A race against flushing my money down the toilet
Normally, the time before a flight affords me nothing. However, this time I remembered my limited purpose flexible spending account (LPFSA).
Your LPFSA expires when you leave your current employer. In other words, I have 2 hours to spend $500, fast!
Ok, let’s see what I can spend it on. Vision and dental.
Crap, I need to catch the subway to the airport.
Ok, glasses. I can buy some from Warby Parker online using my LPFSA debit card. Wait, my old account has the email @jgjin.com. I lost that domain a while ago.

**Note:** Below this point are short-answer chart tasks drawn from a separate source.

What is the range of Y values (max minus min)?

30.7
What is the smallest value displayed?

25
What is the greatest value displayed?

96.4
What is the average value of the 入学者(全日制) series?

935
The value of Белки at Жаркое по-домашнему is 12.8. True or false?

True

Alright, I need to get off here for domestic departures.
Ok, I’ve called Warby Parker customer support. I just need to provide the last 4 digits of the card I last used with @jgjin.com. I’ll just rifle through my Privacy.com transaction history, and good. I changed the email to a current one.
Crap, I need to pass through security.
Ok, now it says I need to renew my prescription. I can’t book an appointment; my FSA will disappear by then! Looks like I can use their virtual vision test via iPhone to renew.

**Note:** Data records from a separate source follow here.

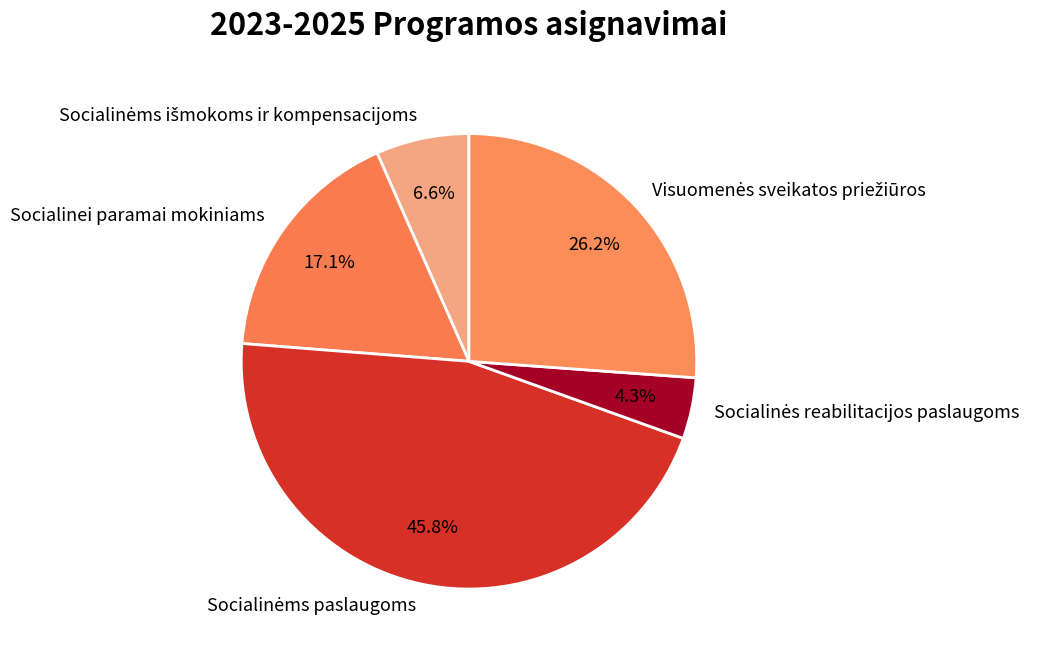

How much of the chart is everything except Socialinei paramai mokiniams?

82.9%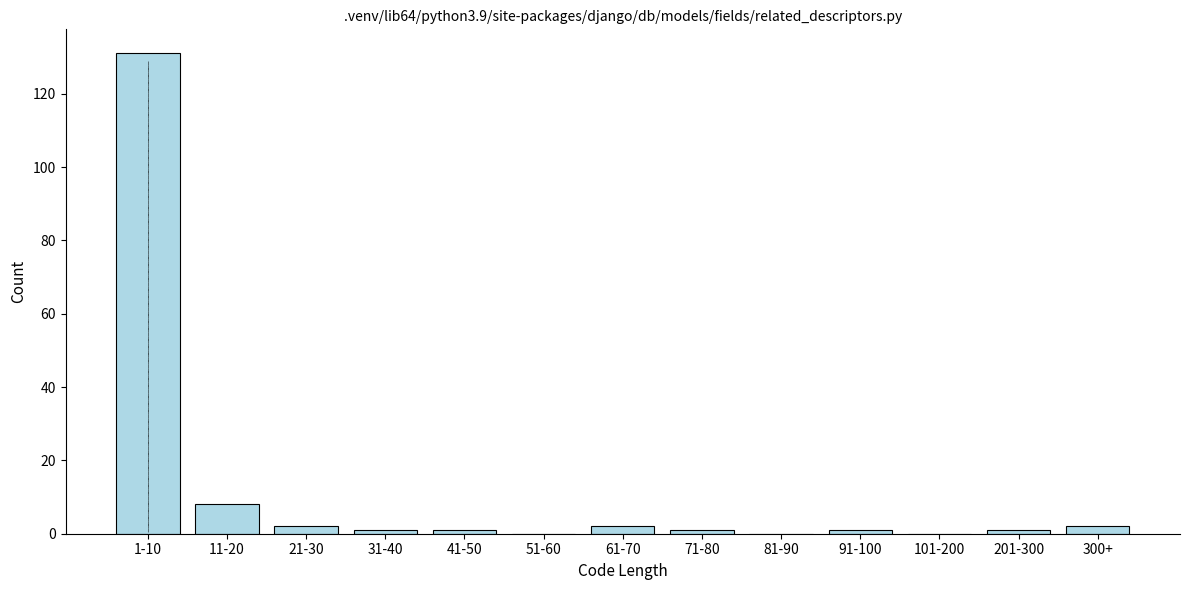

Reading left to right, extract all data points from this chart.

1-10=131	11-20=8	21-30=2	31-40=1	41-50=1	51-60=0	61-70=2	71-80=1	81-90=0	91-100=1	101-200=0	201-300=1	300+=2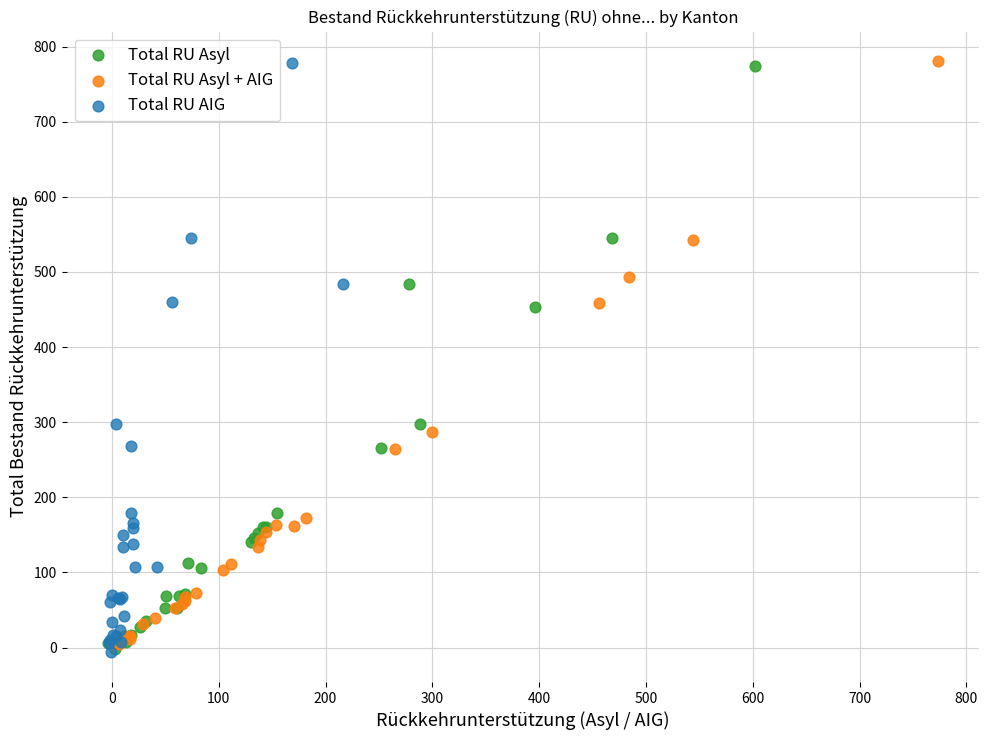

What are all the series names shown in the legend?

Total RU Asyl, Total RU Asyl + AIG, Total RU AIG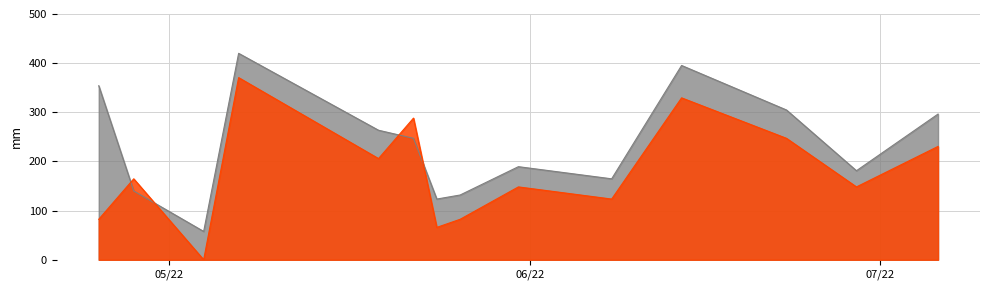

Which series has the widest spread of values?

Game ID Offset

Alright, I exude crazy covering one eye at a time reciting random letters to my phone in the middle of the airport. Though not flushing my FSA contributions down the toilet justifies this embarrassment.

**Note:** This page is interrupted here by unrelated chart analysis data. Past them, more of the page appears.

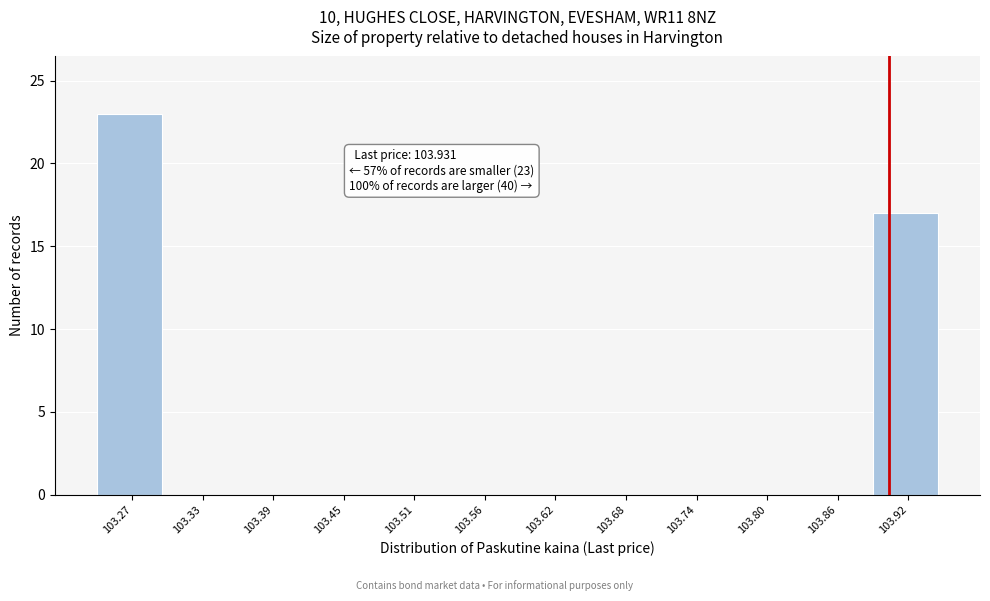

Reading right to left, extract all data points from this chart.

103.92=17	103.86=0	103.80=0	103.74=0	103.68=0	103.62=0	103.56=0	103.51=0	103.45=0	103.39=0	103.33=0	103.27=23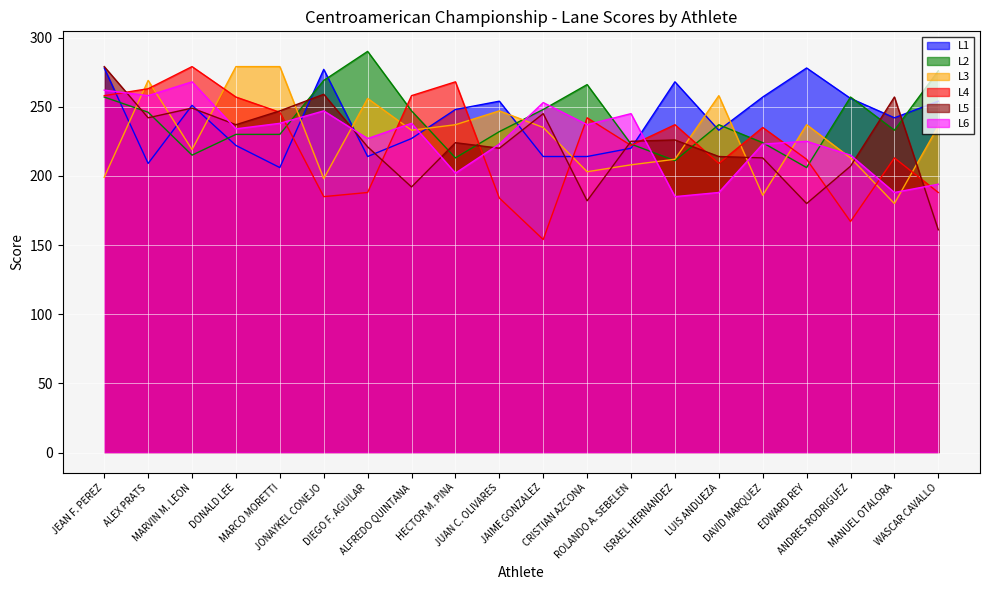

What is the sum of all L4 values?

4465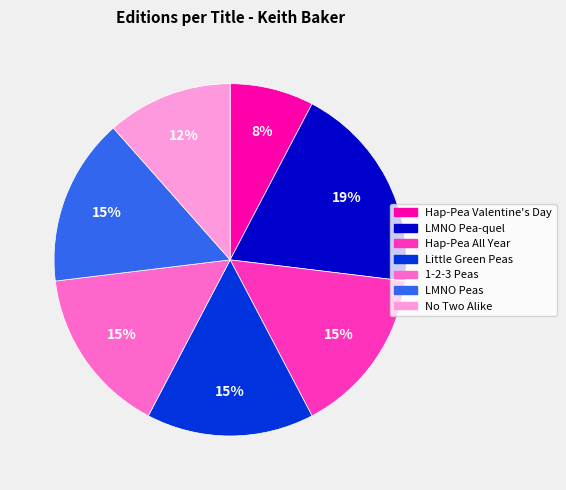

How many slices are in this pie chart?

7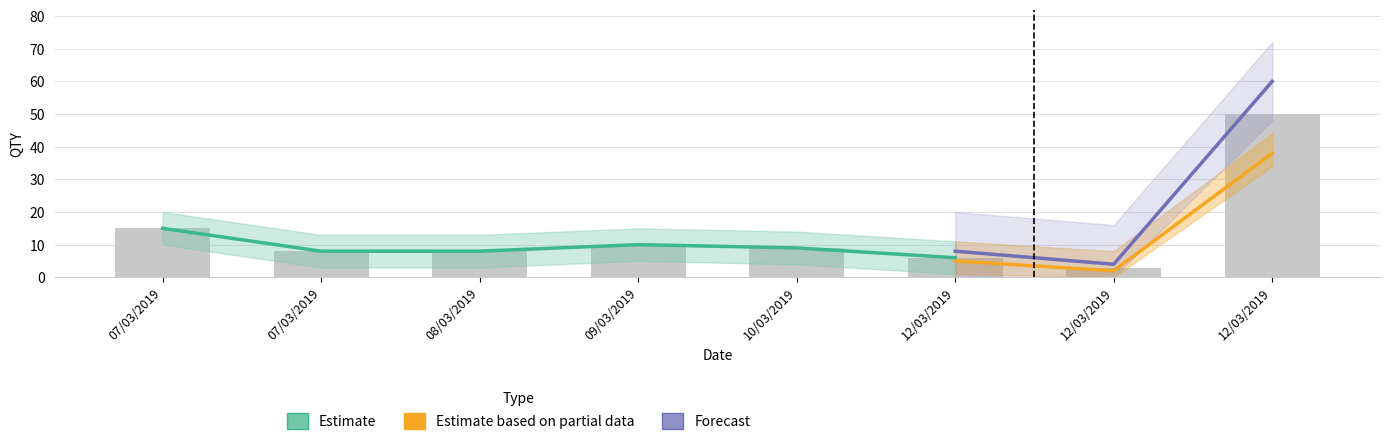

What is the difference between the highest and lowest values at 07/03/2019?

7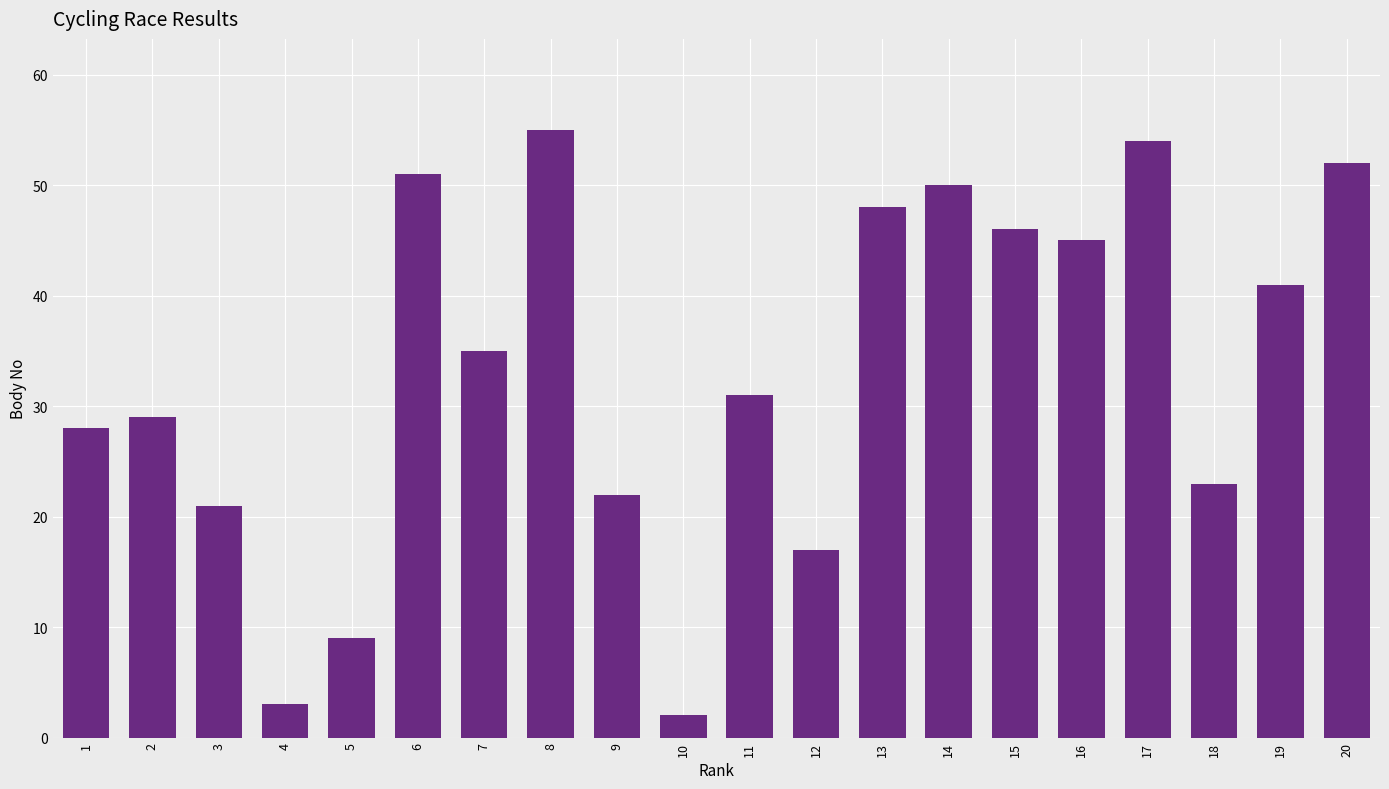

What is the minimum value shown in the chart?

2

Ok, it says I can get a prescription in less than 48 hours, now that I’ve completed the test. Well, I exuded crazy for nothing.
Crap, what gate do I need to go to again?
Ok, I can order gift cards to myself (happy birthday, me!). If I have $500, I can get the $145 and $295 cards. Just enter my LPFSA debit card, and great! Congrats on not wasting your money! I think.
Alright, I’ll sit down at the gate and double-check my LPFSA balance. Wait, $400? Whoops, I spent $100 before.
Ok, I’ll call Warby Parker customer service again. Hi, yes, I’m calling again. Can you edit my order?
Crap, have we started boarding?
Ok, just the $295 gift card remains in the order. The transaction went through. Finally! I rescued my money from the toilet.
Alright, they’re calling my boarding group. Just in time to spend $4 on an extremely regular bottle of tea and literally fly away from my previous job.